While MoD transformers require fewer FLOPs per forward pass, one cannot forego FLOPs indiscriminately. Rather, it is crucial to use learned routing decisions—much like in Mixture-of-Experts transformers—to determine whether a token should participate in self-attention and the subsequent MLP (requiring FLOPs), or not (saving FLOPs).We can then use any saved FLOPs by, for example, making the model bigger or training it for longer. Our results show that indeed FLOPs may be inefficiently used in vanilla transformer models, and that there may be more efficient ways for them to be expended.





Learned routing mechanisms are sometimes non-causal; that is, information about the future is used to determine a given token’s routing decision. This is generally true for top-k routing mechanisms, which are useful because they forego the need for auxiliary balancing losses. However, top-k routing mechanisms present difficulties in post-training autoregressive sampling, where it is impossible to use information about future token identities to determine routing decisions. In this work we show that one can successfully use a top-k routing scheme during training, but not require it during later autoregressive sampling. Eiher a simple auxiliary classifier, or auxiliary loss on the router, is sufficient to learn the top-𝑘 routing decisions such that it can mimic the top-𝑘 decisions during autoregressive









sampling, with minimal to no performance degradation.





Intuitively, a token might learn to route around blocks because the prediction being made at that step is easier, and hence, does not require as much compute. However, this strategy is undoubtedly not all that the network learns. If a token does not participate in self-attention at a certain block, then later tokens will also not be able to attend to it.

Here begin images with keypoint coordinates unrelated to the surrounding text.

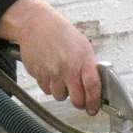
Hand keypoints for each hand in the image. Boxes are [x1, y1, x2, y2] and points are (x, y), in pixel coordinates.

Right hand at [0, 0, 100, 114]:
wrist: (37, 24)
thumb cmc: (61, 33)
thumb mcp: (82, 46)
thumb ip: (89, 66)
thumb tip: (95, 86)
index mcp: (83, 59)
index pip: (93, 87)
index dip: (94, 102)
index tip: (93, 108)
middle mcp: (68, 67)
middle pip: (76, 99)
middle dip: (78, 102)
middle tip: (79, 100)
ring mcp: (52, 72)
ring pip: (59, 96)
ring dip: (62, 92)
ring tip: (61, 78)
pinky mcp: (38, 74)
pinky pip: (46, 89)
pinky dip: (49, 86)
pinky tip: (50, 73)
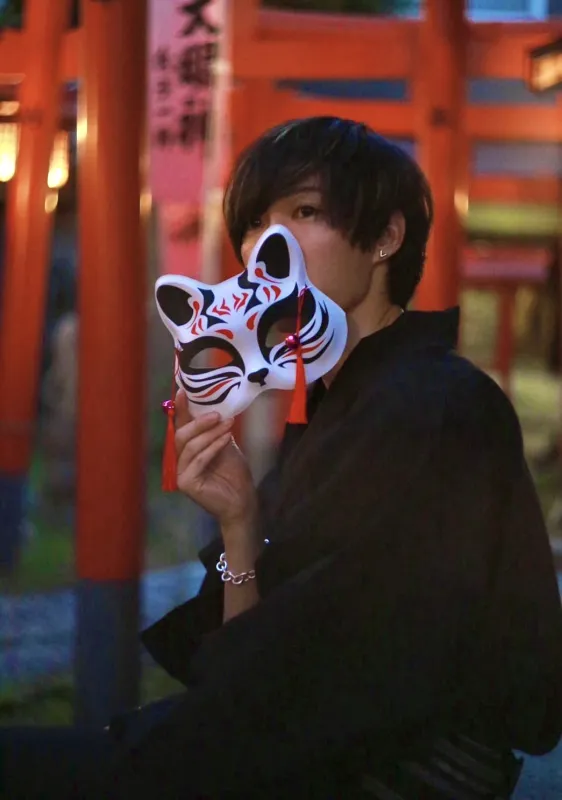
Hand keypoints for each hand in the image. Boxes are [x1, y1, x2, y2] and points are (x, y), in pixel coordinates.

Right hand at [174, 390, 256, 526]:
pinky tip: (226, 438)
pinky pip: (199, 460)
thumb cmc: (234, 473)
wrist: (243, 499)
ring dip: (210, 433)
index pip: (182, 426)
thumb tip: (215, 407)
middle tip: (217, 414)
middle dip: (199, 422)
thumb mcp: (226, 444)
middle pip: (182, 435)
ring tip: (227, 423)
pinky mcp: (186, 483)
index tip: (183, 391)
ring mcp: (181, 472)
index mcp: (189, 449)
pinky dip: (213, 447)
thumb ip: (216, 430)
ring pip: (190, 446)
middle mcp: (181, 459)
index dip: (181, 409)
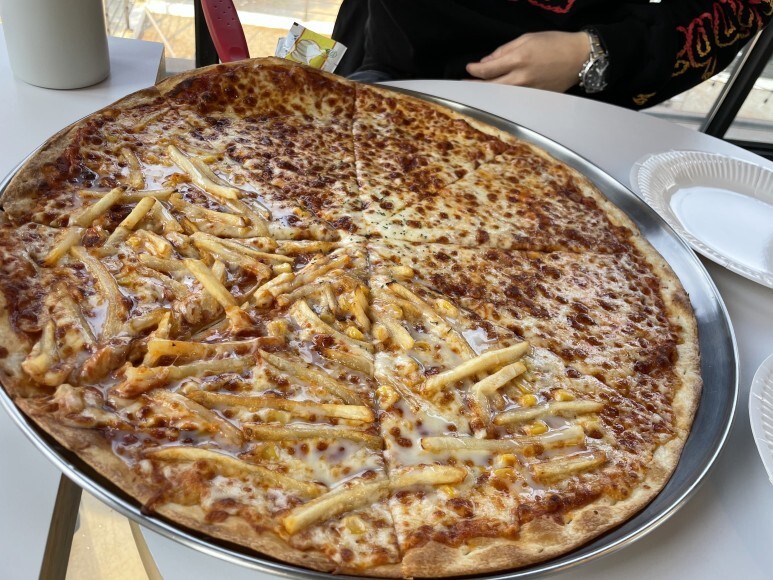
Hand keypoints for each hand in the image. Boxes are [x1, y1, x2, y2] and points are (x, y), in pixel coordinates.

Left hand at [466, 31, 590, 92]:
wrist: (580, 58)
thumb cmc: (554, 43)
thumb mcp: (527, 39)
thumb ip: (504, 50)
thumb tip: (486, 62)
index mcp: (518, 59)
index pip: (488, 69)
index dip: (475, 70)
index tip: (469, 68)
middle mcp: (521, 78)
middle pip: (490, 87)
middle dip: (475, 86)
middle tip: (464, 87)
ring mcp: (528, 92)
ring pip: (501, 97)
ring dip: (487, 95)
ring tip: (476, 94)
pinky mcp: (535, 100)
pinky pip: (514, 101)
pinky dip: (503, 100)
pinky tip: (496, 99)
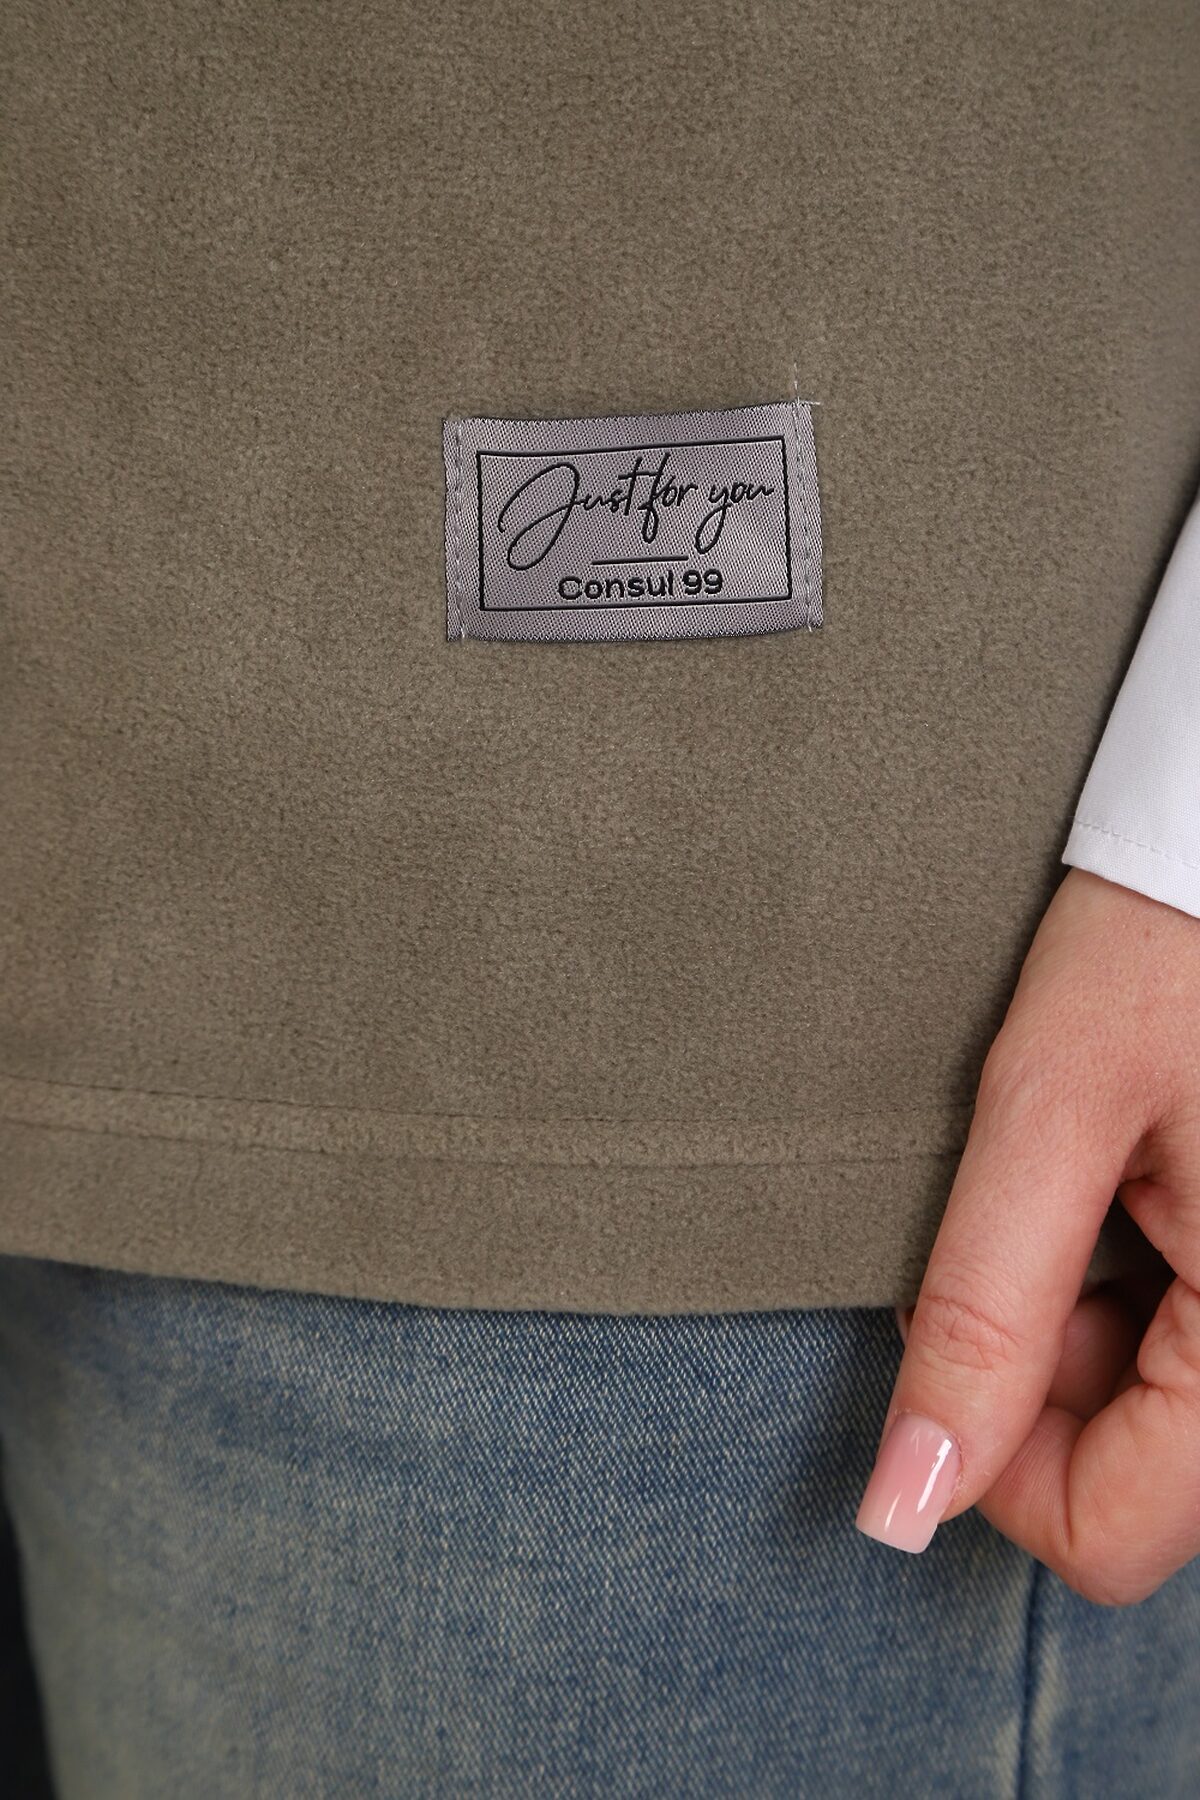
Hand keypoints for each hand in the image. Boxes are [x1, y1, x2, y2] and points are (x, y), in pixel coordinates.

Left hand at [854, 866, 1199, 1602]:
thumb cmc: (1169, 937)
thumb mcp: (1053, 1110)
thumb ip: (980, 1313)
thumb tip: (904, 1501)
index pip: (1107, 1534)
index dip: (991, 1461)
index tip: (947, 1334)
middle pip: (1139, 1481)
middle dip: (1041, 1382)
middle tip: (1030, 1223)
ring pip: (1163, 1419)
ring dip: (1086, 1334)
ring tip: (1086, 1184)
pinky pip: (1194, 1348)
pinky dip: (1134, 1296)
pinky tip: (1128, 1189)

Thus, whether tokens decide to route or not impacts both the current step’s prediction and future predictions via causal self-attention, and how the network balances these effects is guided by their influence on the overall language modeling objective.





This insight opens the door to MoD variants that decouple the routing for queries, keys and values. For example, perhaps a token would prefer to be among the queries, but not the keys, for a given self-attention computation. One can imagine extending this idea even further into the domain of "long-term memory": perhaps there are tokens that would be extremely valuable as keys, regardless of whether it is useful for them to also be among the queries at the step of their occurrence. Learned routing could be a powerful mechanism for deciding which tokens these might be, perhaps funnelling them into a long-term memory buffer that is available during future self-attention. One advantage of such an approach to long-term memory is that tokens decide once, at the moment of "memory encoding", whether they should be retrieved in the future. This is more computationally efficient than performing a full content-based lookup across an entire memory buffer for each step in the future, and could be one step towards drastically increasing the context-length available for making a prediction.





Unlike MoE transformers that route between effectively the same computation (usually MLPs), MoD transformers demonstrate the value of routing among different types of computations. In this work the types were either the conventional transformer block, or a null computation (functionally equivalent to multiplying by zero). However, one can imagine extending this idea further by routing between even more types of computation. For example, perhaps some tokens are routed to "memory lookup" functions, and others are routed to "tool use" functions. In general, the routing machinery we deployed provides a knob for adjusting the types of computations available to the network and their relative cost (in total FLOPs); if one wants to introduce an expensive computation, then this can be offset by setting its capacity to some small amount, and hence, by routing only a small number of tokens to it.





Altogether, MoD transformers are another tool one can use to tune a model’s compute per forward pass (and hence inference time). The machinery used to implement MoD is also generic, and opens the doors to many extensions and integration with other techniques, such as MoE.